Nineteen sixty-four grows in significance, for me, with every passing anniversary. Tuesday the 25th being the 50th anniversary of Muhammad Ali becoming The Greatest.
On Feb.25, 1964, the 22-year-old boxer defeated fearsome heavyweight champion Sonny Liston. Mighty Liston failed to answer the bell for the seventh round. Cassius Clay, as Ali was known at the time, was a 7-1 underdog.
For many of us, Ali has been the champ ever since.
It was cool in recent days to see the photos of Ali–just a week before this fight–clowning with The Beatles. The Fab Four, in Florida to perform their second appearance on The Ed Sullivan Show, went to Ali’s training camp for the photo op. What a month of February that was in ’64 with these pop culture icons converging in the same place at the same time.

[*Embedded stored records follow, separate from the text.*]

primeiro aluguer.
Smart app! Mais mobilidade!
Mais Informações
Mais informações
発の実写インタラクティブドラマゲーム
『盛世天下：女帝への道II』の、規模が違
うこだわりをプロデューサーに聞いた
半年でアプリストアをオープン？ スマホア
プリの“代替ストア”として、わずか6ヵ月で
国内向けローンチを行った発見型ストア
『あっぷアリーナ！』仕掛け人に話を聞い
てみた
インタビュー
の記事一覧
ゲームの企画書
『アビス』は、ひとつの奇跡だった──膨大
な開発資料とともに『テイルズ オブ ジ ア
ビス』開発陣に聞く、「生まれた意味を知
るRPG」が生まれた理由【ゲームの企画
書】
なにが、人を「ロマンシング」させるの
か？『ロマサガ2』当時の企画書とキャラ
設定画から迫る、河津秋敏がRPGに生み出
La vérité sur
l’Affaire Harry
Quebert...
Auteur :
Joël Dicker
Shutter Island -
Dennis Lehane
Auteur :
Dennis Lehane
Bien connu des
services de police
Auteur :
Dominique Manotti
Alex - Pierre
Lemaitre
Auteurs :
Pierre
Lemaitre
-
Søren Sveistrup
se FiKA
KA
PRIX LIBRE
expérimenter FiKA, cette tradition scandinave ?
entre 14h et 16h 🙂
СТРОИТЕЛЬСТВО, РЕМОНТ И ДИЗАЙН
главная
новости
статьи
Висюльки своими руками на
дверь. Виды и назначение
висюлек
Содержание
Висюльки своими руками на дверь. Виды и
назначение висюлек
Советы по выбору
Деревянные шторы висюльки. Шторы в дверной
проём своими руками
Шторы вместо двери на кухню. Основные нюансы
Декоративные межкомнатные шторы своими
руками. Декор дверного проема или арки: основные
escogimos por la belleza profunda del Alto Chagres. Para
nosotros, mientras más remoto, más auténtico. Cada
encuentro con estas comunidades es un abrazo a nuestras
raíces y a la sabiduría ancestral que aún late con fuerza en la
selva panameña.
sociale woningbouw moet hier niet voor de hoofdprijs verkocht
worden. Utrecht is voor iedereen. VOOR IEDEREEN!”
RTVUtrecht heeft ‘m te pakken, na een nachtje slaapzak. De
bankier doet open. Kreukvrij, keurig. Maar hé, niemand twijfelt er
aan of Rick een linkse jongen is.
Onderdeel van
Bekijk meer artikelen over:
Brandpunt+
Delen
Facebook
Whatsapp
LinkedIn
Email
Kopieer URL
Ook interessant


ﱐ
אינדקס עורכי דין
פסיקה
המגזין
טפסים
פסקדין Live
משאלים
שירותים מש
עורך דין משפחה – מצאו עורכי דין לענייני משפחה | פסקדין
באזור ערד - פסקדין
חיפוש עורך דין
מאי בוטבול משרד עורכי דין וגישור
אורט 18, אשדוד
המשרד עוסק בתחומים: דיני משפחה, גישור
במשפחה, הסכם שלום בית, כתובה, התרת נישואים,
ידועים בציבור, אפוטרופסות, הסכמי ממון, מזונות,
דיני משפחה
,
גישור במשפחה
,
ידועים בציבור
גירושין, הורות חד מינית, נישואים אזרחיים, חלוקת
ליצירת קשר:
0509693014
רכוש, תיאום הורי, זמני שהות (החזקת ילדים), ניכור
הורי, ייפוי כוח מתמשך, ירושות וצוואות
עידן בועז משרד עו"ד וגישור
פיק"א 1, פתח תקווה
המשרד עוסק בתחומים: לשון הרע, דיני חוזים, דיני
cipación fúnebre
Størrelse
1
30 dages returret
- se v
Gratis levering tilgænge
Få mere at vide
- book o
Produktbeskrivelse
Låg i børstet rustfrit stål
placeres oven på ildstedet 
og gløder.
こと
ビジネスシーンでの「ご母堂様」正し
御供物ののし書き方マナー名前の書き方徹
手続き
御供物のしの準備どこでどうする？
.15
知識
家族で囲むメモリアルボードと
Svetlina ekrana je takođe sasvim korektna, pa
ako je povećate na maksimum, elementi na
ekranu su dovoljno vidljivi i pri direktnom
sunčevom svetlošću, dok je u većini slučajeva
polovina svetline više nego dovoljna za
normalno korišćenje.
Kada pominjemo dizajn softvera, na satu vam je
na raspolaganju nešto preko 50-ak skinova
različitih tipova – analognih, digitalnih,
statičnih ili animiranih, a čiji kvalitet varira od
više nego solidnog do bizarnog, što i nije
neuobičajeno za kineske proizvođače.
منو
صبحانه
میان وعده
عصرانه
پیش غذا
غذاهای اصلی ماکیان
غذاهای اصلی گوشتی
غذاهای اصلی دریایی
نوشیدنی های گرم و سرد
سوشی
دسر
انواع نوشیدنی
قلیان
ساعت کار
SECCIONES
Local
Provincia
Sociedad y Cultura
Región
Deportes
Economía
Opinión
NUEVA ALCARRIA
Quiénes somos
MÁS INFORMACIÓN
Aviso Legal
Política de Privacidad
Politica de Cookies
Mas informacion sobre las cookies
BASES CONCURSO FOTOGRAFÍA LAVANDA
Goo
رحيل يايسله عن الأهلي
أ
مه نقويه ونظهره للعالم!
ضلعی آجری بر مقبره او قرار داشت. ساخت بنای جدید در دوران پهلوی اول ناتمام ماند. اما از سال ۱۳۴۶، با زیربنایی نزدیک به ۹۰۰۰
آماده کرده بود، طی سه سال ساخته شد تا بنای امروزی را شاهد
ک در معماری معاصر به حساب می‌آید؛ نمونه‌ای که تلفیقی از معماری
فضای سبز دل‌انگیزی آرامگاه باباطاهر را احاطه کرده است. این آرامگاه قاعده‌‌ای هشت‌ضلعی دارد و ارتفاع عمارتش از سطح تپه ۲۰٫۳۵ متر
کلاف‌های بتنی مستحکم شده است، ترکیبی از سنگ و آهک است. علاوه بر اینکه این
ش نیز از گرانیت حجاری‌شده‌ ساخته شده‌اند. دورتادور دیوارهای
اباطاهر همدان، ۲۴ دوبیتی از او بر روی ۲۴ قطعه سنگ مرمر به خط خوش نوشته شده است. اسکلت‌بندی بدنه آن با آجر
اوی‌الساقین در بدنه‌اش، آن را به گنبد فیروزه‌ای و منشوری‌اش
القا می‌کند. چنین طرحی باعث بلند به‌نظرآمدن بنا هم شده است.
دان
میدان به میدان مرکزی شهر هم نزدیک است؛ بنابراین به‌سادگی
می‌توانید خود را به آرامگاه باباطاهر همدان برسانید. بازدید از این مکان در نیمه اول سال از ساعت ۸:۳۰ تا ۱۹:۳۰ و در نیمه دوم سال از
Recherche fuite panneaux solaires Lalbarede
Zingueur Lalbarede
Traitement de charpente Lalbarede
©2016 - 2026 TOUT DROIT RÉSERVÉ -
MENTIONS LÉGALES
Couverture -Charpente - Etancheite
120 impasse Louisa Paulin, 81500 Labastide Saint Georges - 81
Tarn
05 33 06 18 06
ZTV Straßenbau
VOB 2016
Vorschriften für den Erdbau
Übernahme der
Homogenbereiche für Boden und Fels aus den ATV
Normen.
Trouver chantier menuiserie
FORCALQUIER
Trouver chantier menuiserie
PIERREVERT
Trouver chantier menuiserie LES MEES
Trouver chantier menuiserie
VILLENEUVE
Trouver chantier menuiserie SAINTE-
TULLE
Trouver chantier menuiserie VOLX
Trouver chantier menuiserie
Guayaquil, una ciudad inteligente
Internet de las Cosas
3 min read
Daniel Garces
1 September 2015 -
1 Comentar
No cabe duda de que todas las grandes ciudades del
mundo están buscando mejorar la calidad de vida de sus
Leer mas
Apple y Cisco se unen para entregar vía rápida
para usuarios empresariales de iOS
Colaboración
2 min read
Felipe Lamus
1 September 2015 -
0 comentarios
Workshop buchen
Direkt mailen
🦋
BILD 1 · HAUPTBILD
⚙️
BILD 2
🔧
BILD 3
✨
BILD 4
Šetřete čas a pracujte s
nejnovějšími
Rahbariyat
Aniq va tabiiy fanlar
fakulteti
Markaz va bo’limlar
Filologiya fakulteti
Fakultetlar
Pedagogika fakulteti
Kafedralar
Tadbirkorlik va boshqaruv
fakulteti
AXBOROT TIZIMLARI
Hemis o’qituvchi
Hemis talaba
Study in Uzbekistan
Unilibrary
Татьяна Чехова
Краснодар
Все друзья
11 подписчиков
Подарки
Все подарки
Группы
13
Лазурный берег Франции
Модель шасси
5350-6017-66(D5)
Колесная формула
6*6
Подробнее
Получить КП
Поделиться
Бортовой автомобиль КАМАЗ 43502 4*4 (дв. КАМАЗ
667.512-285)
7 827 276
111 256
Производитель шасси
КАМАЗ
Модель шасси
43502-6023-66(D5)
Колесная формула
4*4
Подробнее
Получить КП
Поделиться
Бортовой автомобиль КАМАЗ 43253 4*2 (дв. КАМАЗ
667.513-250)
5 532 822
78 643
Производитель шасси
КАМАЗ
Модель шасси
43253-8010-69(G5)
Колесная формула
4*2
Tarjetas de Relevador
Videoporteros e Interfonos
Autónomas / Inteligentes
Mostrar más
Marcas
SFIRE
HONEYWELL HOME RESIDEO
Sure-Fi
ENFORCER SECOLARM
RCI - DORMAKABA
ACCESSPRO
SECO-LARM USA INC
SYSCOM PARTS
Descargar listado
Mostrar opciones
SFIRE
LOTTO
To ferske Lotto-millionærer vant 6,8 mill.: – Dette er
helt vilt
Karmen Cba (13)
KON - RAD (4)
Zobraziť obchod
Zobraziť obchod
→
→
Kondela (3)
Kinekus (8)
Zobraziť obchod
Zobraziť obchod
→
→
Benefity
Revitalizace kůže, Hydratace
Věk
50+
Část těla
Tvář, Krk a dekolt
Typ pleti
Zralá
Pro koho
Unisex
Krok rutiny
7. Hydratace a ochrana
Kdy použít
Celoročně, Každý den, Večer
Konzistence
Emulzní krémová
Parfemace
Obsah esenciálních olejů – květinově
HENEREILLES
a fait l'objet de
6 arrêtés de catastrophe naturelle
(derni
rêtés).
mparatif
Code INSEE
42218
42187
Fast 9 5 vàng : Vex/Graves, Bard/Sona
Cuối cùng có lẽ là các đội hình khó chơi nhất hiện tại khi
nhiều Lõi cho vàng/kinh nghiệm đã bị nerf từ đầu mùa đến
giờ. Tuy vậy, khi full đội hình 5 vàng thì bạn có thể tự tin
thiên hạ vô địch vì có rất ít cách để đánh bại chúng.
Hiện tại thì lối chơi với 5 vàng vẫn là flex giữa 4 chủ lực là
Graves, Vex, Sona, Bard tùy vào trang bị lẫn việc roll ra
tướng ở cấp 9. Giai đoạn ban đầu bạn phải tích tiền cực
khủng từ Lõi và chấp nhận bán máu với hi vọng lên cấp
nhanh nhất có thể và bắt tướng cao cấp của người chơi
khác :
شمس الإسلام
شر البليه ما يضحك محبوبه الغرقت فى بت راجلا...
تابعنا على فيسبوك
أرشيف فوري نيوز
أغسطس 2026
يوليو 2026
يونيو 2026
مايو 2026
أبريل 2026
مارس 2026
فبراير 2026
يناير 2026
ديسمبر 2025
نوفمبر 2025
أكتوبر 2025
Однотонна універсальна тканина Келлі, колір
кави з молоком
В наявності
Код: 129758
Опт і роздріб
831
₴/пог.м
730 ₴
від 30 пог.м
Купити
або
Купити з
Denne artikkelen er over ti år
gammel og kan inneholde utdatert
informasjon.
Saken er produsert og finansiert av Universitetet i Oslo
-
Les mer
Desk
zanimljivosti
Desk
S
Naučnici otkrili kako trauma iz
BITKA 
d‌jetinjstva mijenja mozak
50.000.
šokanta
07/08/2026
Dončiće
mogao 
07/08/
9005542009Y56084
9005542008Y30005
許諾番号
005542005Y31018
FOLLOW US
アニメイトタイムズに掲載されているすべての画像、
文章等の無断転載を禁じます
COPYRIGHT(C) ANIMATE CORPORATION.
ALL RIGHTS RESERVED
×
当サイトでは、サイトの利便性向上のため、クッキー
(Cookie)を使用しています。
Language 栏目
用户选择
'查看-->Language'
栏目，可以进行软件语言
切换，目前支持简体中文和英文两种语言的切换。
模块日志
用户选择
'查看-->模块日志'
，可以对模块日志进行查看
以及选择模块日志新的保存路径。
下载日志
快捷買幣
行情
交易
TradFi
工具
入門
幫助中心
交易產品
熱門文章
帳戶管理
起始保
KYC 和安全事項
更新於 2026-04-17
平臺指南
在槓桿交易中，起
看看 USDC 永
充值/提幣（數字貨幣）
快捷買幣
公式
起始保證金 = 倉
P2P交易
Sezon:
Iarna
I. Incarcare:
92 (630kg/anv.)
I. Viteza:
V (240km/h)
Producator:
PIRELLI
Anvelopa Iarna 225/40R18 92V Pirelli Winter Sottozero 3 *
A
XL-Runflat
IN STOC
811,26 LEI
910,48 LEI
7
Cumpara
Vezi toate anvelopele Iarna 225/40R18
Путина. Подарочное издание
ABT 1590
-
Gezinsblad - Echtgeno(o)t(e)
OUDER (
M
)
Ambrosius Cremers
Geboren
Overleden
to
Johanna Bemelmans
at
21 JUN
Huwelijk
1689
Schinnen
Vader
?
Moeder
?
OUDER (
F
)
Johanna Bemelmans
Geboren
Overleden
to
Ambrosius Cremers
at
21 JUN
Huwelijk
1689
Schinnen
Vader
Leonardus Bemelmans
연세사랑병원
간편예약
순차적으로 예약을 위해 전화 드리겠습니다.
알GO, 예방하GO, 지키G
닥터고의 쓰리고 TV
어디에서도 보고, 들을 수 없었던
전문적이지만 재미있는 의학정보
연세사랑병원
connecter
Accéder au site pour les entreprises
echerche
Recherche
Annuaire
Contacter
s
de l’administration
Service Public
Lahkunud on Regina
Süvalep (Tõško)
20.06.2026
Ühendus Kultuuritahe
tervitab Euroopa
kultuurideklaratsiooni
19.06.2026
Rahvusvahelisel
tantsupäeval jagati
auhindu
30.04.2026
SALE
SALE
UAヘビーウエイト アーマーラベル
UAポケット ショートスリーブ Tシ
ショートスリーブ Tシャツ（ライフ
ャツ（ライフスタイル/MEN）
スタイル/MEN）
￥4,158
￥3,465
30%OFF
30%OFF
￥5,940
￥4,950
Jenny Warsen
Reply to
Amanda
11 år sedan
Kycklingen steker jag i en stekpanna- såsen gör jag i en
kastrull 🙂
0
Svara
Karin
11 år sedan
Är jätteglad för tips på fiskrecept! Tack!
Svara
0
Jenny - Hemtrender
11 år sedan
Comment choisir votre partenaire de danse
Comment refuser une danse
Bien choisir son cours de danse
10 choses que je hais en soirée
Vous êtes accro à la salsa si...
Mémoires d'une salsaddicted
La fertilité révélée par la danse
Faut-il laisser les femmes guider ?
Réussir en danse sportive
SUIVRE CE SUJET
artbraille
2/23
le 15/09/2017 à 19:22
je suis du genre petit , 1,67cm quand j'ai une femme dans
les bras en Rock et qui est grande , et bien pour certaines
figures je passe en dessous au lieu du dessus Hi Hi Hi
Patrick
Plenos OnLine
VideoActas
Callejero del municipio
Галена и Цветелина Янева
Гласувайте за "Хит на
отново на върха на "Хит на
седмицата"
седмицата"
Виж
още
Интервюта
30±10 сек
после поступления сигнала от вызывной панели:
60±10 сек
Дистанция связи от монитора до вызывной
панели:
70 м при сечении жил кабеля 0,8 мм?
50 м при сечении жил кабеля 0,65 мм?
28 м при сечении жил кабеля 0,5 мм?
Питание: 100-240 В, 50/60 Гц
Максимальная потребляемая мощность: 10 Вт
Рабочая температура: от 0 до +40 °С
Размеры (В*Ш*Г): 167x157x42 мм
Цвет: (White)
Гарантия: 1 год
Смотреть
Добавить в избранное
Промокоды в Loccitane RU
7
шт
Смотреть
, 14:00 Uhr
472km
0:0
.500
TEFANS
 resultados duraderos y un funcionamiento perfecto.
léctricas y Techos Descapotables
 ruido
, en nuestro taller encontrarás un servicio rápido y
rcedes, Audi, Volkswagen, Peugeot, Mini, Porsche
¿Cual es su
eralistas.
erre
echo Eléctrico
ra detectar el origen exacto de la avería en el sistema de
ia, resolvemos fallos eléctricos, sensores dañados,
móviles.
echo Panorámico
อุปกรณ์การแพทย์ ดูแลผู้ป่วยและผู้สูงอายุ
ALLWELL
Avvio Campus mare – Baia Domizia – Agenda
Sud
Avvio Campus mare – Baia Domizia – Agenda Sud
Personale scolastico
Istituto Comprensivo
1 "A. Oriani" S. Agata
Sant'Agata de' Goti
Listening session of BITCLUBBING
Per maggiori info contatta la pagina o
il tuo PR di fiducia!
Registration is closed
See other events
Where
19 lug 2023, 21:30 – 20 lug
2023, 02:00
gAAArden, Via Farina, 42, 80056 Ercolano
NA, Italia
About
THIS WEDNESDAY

People sometimes ask me, after 30 years covering television, to single out the most famous celebrity I ever met. Hands down the answer is Muhammad Ali. It happened, strangely enough, in Florida. I was invited to a Television Hall of Fame induction. This was 20 years ago, in 1994.
Howard Cosell was being inducted, and Ali, as well as Sugar Ray Leonard, was there to pay homage to one of TV’s greatest sportscasters.
I approached Ali a fan, shook his hand, and told him how, back in Toronto in 1974, I listened to a blow-by-blow description of the famous fight against George Foreman, known as the “Rumble in the Jungle.” This was the fight where Ali used the rope-a-dope technique to lean back on the ropes, cover himself with his arms and wear out his opponent. On the radio, it sounded like Ali was getting killed by Foreman, then the knockout king of boxing.
I had an art project due the next day at school and, while listening to the fight, was banging away at a sculpture with a chisel with every punch Ali seemed to be absorbing. Foreman wore himself out and by the eighth round Ali dropped his opponent.
I took that sculpture to art class the next day and got one of my best marks ever.
I got to tell that story to Muhammad Ali. He smiled, bent down, released an attache case he had been holding. He was already showing clear signs of Parkinson’s.
He stood up again and held his hands in front of my face, palms up. He then began to pull a large, multi-coloured hanky out of one hand.
He was doing a magic trick. For me!
Ali then stuffed the entire, tablecloth-sized sheet into his other hand. He opened his fist, and the hanky was gone.
Ali smiled again, and then removed the fake thumb on his hand, revealing the hidden scarf.
One of the photographers at the Hall of Fame event snapped a couple of shots of the two of us and later, very kindly, sent me the slides. It’s great to have those photos, but I’ll never forget that magic moment.